**EXERCISE DETAILS:** List each line in the rows below that contains the string "client". Letter case counts.
------------------------
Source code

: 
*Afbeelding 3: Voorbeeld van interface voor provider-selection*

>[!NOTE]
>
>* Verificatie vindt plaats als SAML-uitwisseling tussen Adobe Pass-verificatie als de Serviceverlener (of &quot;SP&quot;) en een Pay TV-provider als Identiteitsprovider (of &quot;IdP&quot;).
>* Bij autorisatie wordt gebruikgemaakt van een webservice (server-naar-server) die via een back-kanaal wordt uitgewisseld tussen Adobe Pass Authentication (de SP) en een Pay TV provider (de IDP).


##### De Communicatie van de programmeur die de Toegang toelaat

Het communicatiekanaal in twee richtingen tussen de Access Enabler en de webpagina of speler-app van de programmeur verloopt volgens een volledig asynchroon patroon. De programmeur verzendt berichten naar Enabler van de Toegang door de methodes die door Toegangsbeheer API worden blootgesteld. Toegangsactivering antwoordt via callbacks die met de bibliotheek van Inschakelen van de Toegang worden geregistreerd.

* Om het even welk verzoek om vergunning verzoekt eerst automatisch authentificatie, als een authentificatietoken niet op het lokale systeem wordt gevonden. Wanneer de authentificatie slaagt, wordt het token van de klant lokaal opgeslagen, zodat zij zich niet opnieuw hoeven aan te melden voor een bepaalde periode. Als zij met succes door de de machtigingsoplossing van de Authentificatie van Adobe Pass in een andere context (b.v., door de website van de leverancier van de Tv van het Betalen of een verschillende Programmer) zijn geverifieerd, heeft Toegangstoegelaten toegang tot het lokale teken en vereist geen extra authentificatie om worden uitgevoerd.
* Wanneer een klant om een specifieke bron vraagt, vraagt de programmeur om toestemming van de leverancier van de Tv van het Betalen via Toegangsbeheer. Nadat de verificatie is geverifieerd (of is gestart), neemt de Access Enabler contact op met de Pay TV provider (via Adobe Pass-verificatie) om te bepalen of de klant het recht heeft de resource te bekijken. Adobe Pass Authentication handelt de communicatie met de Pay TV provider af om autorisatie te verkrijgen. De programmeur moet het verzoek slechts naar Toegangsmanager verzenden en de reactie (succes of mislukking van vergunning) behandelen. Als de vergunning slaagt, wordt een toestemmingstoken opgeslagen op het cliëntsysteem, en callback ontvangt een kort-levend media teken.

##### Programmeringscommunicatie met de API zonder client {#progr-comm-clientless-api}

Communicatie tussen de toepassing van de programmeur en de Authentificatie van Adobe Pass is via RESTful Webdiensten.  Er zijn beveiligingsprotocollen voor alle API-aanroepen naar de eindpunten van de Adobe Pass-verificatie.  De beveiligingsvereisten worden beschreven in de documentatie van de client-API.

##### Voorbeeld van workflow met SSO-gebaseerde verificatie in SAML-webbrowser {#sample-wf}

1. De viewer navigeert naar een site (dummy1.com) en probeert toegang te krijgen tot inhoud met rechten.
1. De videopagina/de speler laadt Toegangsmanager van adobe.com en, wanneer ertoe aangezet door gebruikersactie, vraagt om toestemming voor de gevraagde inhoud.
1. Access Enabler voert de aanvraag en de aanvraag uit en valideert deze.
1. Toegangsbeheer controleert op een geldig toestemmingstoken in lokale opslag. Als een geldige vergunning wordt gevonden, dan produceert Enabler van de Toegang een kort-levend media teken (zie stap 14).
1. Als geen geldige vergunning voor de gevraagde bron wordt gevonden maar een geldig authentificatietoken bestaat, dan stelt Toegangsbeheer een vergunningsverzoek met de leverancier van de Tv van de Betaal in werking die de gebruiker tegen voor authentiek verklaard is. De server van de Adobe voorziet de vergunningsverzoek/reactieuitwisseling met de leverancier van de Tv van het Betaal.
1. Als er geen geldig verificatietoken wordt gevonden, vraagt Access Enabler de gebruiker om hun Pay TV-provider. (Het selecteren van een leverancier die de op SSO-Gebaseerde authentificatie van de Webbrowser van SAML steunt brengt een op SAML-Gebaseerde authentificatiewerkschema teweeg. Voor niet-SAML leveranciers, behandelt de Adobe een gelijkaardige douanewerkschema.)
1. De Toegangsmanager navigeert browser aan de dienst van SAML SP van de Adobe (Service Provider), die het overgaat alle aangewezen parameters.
------------------------
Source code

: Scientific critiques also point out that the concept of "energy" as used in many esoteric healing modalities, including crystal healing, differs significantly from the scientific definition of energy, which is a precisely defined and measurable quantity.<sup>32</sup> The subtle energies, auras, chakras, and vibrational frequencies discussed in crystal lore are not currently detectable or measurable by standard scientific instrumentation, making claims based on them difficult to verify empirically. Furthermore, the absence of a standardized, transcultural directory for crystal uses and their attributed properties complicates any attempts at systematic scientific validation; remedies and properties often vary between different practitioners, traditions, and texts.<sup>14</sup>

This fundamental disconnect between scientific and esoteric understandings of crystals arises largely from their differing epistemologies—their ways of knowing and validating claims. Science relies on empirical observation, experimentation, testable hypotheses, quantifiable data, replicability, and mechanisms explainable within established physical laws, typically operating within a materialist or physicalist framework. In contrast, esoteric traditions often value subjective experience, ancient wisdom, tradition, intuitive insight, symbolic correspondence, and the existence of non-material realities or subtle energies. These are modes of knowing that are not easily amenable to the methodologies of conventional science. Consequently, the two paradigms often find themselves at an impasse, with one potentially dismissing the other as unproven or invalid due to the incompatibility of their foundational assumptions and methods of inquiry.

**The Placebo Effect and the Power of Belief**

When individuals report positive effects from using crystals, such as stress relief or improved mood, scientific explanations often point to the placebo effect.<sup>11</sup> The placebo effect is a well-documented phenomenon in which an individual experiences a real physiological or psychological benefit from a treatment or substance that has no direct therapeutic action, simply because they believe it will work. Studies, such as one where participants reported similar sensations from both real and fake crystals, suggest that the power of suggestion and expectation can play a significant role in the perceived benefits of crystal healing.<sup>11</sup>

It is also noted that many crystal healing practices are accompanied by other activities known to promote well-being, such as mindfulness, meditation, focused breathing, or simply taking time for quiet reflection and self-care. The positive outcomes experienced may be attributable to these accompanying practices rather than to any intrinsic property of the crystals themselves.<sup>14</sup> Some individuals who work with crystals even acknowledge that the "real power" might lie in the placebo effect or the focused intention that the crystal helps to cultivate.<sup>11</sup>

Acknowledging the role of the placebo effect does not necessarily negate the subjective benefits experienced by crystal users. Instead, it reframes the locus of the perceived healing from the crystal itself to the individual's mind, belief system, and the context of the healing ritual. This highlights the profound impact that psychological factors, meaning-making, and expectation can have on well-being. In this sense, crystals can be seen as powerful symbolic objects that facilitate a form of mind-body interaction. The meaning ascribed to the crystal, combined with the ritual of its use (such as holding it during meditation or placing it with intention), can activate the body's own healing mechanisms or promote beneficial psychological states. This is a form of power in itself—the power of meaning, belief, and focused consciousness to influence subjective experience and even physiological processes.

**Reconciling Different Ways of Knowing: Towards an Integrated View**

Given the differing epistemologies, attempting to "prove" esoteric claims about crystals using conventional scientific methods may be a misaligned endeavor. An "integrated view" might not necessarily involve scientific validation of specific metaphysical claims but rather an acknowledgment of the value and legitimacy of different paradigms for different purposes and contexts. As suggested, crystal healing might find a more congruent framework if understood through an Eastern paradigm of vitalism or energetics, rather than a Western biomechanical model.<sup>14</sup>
------------------------
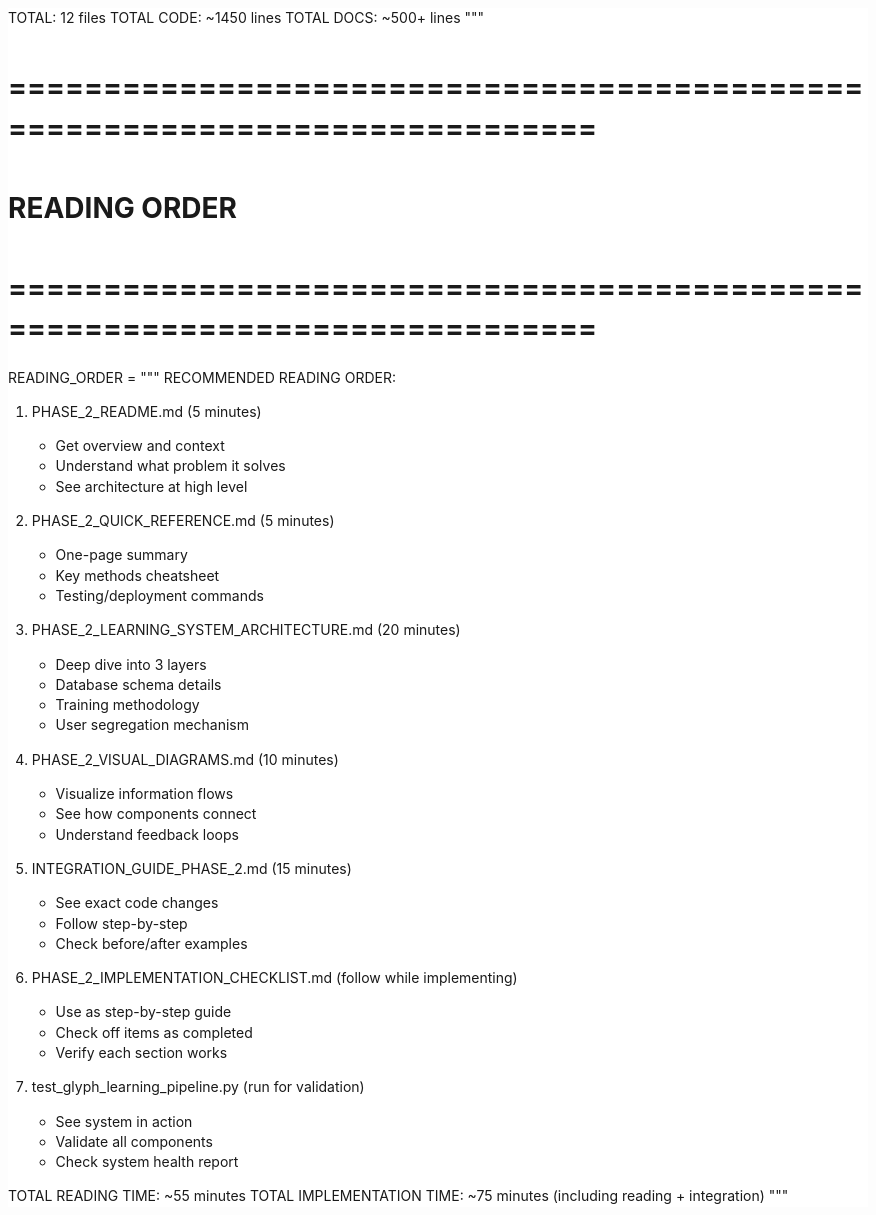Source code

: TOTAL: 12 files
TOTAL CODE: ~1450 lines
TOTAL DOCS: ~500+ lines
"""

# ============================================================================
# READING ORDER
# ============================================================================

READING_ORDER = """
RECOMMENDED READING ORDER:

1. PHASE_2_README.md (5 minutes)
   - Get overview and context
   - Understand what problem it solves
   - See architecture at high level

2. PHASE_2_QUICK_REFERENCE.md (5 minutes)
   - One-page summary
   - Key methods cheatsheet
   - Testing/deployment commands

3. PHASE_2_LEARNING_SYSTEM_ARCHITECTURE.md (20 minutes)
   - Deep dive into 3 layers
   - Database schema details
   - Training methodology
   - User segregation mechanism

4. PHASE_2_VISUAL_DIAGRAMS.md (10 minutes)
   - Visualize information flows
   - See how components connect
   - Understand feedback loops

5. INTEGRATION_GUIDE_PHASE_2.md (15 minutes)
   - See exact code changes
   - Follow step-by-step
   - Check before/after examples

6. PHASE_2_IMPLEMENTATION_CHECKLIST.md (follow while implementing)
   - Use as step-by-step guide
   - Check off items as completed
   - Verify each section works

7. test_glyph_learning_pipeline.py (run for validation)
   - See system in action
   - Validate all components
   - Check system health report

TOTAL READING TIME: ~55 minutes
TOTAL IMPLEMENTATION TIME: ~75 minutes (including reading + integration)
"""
------------------------
**EXERCISE RESPONSE:**
##### Programmeringscommunicatie met de API zonder client {#progr-comm-clientless-api}
Communicatie tussen de toepassing van de programmeur en de Authentificatie van Adobe Pass is via RESTful Webdiensten.  Er zijn beveiligingsprotocollen voor alle API-aanroepen naar de eindpunten van de Adobe Pass-verificatie.  De beveiligingsvereisten worden beschreven in de documentatie van de client-API.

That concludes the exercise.